Of course there are factors other than thermal performance that have a bearing on tubing depth. One of them is protecting the tubing near sawn control joints. The depth of such saw cuts is typically 20 percent of the slab thickness. I prefer to keep the tubing near the bottom of the slab at such locations to give the blade a wide berth as it passes over.
Any penetrations by fasteners used to secure equipment to the slab must also be considered. In most cases it doesn't make sense to leave all the tubing at the bottom of the slab just to accommodate what might be a future bench or lift post. Find out where such equipment will be placed and keep the tubing a couple of feet away from where the fasteners are likely to go.
Block out and note these areas on your tubing layout drawing. Be sure to leave a copy of the plan with the owner since nobody will remember where the tubing is a few years after it's installed.
What's It All Mean?
Is finite element analysis guaranteed to predict reality with 100 percent accuracy? No.

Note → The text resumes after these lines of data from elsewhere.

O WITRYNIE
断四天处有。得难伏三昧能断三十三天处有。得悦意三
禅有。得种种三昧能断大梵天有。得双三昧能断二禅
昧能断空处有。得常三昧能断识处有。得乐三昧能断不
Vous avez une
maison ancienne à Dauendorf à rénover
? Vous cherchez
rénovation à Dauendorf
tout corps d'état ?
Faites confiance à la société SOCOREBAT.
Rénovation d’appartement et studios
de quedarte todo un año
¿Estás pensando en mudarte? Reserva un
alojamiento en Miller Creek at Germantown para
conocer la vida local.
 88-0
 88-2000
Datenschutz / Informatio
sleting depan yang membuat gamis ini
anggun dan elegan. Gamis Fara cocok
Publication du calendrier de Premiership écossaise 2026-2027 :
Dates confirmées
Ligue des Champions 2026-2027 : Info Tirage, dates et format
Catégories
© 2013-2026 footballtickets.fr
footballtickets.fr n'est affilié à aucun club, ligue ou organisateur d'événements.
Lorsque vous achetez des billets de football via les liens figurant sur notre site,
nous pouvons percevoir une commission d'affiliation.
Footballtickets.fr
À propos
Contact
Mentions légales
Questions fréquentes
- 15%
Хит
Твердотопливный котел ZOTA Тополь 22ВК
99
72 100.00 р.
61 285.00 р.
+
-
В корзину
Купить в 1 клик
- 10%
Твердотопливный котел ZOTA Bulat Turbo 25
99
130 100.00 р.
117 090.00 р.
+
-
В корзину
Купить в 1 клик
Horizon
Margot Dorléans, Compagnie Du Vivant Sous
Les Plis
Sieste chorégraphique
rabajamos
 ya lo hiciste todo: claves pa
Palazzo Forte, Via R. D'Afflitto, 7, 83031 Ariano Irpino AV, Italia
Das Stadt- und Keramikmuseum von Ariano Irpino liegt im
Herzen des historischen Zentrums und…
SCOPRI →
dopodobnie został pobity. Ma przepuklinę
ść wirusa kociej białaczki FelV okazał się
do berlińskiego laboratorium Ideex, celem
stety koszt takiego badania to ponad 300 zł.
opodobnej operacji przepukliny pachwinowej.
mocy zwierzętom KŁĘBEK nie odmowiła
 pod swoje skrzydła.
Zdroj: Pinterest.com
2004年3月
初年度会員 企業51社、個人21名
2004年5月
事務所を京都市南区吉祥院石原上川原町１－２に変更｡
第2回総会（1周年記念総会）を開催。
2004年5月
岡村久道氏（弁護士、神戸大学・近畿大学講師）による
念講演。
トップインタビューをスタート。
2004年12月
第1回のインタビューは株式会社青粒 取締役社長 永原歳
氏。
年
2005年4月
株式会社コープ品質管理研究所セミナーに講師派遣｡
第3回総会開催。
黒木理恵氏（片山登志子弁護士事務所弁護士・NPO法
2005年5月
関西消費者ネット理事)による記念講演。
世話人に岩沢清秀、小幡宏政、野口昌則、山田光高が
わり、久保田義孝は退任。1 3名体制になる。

There are so many possible variations regarding factors like soil temperature, flooring resistance, tube spacing, etc., that it's hard to draw generalized conclusions based on a few simulations.
Still, for the limited scenarios I ran, the results agree fairly well with many performance models used for system design. The predicted increase in water temperature required for tubing at the bottom (rather than the center) of the slab is both believable and significant. The 10 percent increase in downward heat loss caused by higher water temperatures in bottomed-out tubing also seems reasonable. Remember, too, that these results are based on steady-state conditions. They don't predict the consequences of the longer response times associated with deeper tubing. Mix strong internal heat gains into such a situation and you've got a tiger by the tail. This is a situation even sophisticated controls have yet to tame.
Considering all these tradeoffs, perhaps it's time we all find better ways of ensuring that tubing and reinforcing mesh end up near the mid-height of the slab - except under sawn control joints.
Be sure to make your tube depth requirements clear to the "accountable" person overseeing the concrete crew. In case you're not sure, he's the one who pays them, and thus holds considerably more sway over their actions than you do. Be professional and persuasive. Tell him - and any of the crew who'll listen - that tubing depth does make a difference. Do this several days before the pour, not while the first concrete truck is backing down the driveway. This lets the crew come prepared with lifting hooks rather than excuses.